¹Laboratoire Pierre Aigrain, Ecole Normale Supérieure, 24 rue Lhomond, 75231 Paris Cedex 5, France
²CNRS UMR8551, Universités Pierre et Marie Curie, 24 rue Lhomond, 75005 Paris, France
³Laboratoire de Physico-Chimie des Matériaux Luminescents, Université Lyon 1, Université de Lyon, Campus de la Doua, 69622 Villeurbanne, France
⁴Université Montpellier 2, CC 074, 34095 Montpellier Cedex 5, France

Received 21 September 2009; Accepted 29 December 2009

Academic Editor: Shao-Ming Fei

Copyright © 2010 A. Berthelot et al.

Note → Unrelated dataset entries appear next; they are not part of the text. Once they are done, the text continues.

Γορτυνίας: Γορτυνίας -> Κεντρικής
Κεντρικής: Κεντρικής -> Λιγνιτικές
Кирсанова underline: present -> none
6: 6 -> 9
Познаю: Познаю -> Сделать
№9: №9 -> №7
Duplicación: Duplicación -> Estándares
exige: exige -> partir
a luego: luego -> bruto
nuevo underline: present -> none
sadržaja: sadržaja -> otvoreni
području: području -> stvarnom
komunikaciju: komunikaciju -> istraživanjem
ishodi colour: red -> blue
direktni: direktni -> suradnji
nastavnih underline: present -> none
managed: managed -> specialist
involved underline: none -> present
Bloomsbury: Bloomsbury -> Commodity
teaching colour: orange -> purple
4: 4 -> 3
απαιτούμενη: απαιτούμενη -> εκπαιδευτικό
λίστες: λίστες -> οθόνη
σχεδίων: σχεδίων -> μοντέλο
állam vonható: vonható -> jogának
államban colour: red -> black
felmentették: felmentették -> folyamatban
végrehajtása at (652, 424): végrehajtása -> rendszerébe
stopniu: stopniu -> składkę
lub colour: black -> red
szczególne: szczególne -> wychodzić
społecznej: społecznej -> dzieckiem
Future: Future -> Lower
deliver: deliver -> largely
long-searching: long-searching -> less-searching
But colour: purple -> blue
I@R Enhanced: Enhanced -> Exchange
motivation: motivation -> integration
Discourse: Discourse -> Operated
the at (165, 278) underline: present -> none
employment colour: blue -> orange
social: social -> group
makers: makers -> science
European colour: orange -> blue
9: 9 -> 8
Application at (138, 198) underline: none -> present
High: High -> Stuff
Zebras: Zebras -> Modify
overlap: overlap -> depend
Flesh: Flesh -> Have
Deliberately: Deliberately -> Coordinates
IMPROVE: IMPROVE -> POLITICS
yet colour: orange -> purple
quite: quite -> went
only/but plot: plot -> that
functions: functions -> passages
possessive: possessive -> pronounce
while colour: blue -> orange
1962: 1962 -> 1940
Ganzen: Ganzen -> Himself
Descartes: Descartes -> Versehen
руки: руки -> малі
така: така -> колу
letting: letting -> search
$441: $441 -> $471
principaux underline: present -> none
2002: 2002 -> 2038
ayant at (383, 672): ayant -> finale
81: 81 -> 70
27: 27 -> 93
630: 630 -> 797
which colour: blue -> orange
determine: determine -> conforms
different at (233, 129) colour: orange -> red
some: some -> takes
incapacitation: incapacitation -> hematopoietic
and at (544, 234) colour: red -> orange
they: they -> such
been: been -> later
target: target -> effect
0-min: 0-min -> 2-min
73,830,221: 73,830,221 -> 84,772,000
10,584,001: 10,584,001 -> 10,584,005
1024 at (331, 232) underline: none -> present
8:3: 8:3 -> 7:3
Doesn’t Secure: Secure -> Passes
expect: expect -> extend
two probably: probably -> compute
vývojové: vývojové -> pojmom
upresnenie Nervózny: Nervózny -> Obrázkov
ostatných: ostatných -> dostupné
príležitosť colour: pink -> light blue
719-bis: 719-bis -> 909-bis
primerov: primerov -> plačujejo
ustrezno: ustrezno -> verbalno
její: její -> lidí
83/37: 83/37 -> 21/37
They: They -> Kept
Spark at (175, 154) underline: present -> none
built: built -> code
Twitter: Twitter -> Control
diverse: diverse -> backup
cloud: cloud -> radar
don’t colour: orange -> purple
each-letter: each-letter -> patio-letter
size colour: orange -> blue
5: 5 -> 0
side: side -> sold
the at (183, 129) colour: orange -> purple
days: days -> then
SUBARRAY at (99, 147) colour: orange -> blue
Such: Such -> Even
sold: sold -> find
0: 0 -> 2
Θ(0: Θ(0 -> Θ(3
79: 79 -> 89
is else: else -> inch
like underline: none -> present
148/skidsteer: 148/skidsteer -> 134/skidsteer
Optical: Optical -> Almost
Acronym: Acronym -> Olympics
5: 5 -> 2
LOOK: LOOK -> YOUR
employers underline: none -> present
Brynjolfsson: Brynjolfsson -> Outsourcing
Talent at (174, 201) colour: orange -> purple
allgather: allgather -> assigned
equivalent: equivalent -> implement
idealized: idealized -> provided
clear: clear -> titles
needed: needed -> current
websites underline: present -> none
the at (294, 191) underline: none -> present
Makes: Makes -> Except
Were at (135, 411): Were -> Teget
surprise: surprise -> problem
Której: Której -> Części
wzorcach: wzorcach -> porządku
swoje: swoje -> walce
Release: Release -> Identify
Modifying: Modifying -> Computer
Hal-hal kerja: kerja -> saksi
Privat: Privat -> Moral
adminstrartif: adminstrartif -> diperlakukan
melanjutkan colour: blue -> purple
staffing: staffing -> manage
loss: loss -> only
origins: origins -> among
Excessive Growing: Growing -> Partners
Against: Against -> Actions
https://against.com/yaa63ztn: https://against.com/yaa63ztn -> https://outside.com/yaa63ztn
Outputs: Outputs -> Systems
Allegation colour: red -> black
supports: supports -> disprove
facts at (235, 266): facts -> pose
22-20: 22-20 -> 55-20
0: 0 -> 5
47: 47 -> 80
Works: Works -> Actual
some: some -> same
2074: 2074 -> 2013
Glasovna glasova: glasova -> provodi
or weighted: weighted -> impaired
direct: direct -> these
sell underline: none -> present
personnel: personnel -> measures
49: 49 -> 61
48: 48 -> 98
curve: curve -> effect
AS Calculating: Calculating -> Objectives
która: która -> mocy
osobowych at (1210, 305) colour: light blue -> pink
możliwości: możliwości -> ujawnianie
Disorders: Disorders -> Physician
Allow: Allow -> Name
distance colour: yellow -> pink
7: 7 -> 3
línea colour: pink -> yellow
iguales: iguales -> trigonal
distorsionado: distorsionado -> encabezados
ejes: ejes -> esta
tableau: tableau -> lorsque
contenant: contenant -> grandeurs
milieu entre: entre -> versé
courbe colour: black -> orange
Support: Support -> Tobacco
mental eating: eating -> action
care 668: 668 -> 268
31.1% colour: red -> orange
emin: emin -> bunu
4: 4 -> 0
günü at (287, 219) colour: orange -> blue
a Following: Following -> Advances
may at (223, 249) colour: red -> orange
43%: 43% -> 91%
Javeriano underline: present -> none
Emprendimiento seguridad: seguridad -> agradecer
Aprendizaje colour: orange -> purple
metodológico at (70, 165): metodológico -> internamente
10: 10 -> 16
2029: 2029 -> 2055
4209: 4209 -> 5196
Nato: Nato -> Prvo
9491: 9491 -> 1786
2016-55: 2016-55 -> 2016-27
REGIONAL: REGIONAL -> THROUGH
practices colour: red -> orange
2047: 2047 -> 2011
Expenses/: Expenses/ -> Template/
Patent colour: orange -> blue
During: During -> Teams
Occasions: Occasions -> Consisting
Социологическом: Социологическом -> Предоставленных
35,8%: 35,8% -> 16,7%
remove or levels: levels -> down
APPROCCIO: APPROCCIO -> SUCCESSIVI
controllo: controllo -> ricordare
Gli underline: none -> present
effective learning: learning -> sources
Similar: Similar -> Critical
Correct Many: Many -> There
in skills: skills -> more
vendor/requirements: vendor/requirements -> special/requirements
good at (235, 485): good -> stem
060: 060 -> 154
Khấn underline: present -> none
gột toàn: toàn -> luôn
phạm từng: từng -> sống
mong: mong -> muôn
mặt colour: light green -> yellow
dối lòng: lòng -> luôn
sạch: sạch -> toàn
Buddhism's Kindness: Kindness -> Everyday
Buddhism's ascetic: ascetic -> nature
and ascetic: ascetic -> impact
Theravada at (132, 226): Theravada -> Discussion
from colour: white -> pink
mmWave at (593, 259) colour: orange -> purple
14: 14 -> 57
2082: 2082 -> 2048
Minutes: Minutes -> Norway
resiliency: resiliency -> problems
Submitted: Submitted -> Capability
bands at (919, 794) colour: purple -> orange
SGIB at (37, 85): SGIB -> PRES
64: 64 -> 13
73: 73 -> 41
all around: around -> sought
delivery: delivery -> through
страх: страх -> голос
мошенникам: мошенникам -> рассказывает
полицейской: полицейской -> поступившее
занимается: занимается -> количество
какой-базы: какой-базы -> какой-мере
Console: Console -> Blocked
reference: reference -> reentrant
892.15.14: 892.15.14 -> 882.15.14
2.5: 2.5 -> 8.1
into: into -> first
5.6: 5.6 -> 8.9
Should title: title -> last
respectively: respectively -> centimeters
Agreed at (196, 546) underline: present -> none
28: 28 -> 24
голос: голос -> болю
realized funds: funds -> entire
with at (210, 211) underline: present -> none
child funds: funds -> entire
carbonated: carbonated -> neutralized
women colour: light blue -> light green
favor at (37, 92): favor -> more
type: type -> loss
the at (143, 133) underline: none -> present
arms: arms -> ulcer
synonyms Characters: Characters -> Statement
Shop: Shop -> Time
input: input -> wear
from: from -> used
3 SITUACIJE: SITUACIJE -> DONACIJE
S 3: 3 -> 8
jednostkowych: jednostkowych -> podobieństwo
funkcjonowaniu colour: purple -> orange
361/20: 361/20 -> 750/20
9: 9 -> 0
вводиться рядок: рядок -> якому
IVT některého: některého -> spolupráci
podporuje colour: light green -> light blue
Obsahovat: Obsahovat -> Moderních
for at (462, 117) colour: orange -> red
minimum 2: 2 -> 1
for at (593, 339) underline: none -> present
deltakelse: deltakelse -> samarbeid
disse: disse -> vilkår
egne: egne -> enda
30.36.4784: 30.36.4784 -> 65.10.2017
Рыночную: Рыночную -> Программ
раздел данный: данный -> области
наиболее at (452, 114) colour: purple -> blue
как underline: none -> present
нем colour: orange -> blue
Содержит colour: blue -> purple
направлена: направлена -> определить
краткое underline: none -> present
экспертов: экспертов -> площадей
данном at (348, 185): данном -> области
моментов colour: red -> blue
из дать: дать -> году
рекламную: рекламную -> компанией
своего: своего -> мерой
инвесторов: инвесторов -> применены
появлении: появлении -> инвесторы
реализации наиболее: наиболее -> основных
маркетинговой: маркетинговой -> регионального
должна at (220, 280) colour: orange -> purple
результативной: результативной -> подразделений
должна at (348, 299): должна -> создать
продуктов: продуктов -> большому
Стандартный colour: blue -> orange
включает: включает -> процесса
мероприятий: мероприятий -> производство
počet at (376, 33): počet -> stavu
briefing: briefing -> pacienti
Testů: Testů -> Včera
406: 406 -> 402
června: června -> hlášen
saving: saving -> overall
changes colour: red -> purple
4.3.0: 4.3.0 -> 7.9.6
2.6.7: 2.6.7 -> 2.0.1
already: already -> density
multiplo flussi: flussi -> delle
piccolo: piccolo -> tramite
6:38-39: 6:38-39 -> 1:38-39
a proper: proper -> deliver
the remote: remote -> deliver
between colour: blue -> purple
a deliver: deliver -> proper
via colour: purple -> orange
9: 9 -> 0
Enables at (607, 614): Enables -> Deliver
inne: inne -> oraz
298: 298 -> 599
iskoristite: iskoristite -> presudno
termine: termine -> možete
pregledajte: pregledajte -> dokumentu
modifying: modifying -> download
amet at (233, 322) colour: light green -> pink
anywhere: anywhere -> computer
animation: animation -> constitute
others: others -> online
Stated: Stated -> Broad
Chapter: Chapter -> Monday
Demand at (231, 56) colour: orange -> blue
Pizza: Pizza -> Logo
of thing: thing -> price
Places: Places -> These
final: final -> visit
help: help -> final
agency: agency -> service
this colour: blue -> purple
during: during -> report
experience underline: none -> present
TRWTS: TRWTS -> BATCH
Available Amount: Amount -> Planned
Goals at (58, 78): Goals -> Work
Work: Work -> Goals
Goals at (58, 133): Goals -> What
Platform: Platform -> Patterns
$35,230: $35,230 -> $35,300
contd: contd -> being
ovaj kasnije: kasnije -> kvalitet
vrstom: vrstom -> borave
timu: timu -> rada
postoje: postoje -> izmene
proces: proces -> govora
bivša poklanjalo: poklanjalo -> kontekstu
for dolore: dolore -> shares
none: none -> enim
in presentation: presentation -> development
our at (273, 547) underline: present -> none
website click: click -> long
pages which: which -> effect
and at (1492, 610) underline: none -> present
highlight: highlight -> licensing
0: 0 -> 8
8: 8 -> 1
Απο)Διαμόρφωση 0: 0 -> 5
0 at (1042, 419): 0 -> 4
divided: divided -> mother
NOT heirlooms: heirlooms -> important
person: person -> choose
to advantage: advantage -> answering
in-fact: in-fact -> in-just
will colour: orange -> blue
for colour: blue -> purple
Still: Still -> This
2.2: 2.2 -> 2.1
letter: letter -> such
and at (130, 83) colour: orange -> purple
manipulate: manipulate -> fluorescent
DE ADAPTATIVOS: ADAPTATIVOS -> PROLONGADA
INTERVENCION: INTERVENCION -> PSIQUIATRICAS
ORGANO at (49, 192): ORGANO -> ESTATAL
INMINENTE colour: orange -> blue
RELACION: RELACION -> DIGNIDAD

This is an open access article distributed under the Creative Commons Attribution License, which permits unrestricted use, distribution, and reproduction in any medium, provided the original work is properly cited.

Abstract

We present a general theoretical description of the extrinsic dephasing mechanism of spectral diffusion that dominates the decoherence dynamics in semiconductor quantum dots at low temperature. We discuss the limits of random telegraph and Gaussian stochastic noises and show that the combination of both approaches in the framework of the pre-Gaussian noise theory allows a quantitative interpretation of high-resolution experiments in single semiconductor quantum dots. We emphasize the generality and the versatility of our model where the inclusion of asymmetric jump processes appears as an essential extension for the understanding of semiconductor quantum dot physics.